Il Secondo Principio della termodinamica esprime un concetto molto semplice e che è sicuramente in accordo con la nostra esperienza quotidiana: si può scaldare un corpo mettendolo a contatto con un corpo più caldo, ma non viceversa! Per essere più precisi, dovremmo dire, come disse Rudolf Clausius attorno a metà dell’800, che
“È impossibile realizzare una trasformazione termodinamica il cui unico risultato sia quello di far passare del calore da una sorgente a temperatura inferiore a una a temperatura superiore”
dove la specificazione “unico” è essenziale, altrimenti il Secondo Principio sarebbe banalmente violato da un condizionatore, che d’estate raffredda una stanza trasferendo calore all’ambiente esterno, decisamente più caldo: ma per farlo consuma un bel po’ di energia elettrica!
William Thompson (Lord Kelvin) diede un’interpretazione apparentemente molto diversa, ma in realtà equivalente, del Secondo Principio, affermando che
“È impossibile costruire una macchina che, operando ciclicamente, trasformi il tutto il calore assorbito da una singola sorgente in lavoro”.
Ad esempio, parte del calore prodotto dalla combustione della benzina in un motore a scoppio, viene inevitabilmente “gettato nel cestino”, dove il “cestino” è purtroppo l’ambiente.
Non è difficile vedere che le due formulazioni sono equivalenti:
Supponiamo ad esempio di poter violare l’affermazione di Clausius.

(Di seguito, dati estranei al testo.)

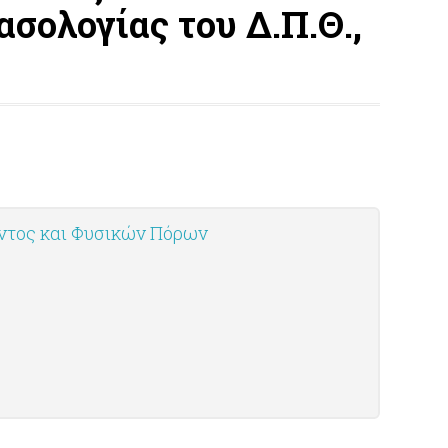
σολογίας του Δ.Π.Θ.,
οντος και Φυσικών Πόρων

Allora (vedi figura), potremmo riportare il calore \( Q_f \) ceduto dalla macchina termica dalla sorgente più fredda a quella più calda, con il risultato netto di trasformare interamente il calore \( Q_c-Q_f \) nel lavoro \( W \).
Se invece potessimo prendere del calore dalla sorgente fredda e trasformarlo tutto in lavoro \( W \) (per esempio alzando un peso) senza cederne ad una sorgente ancora più fredda e violando quindi l’affermazione di Kelvin, potremmo usare \( W \) per scaldare la sorgente calda sfruttando ad esempio il peso sollevato per azionare un mulinello di Joule.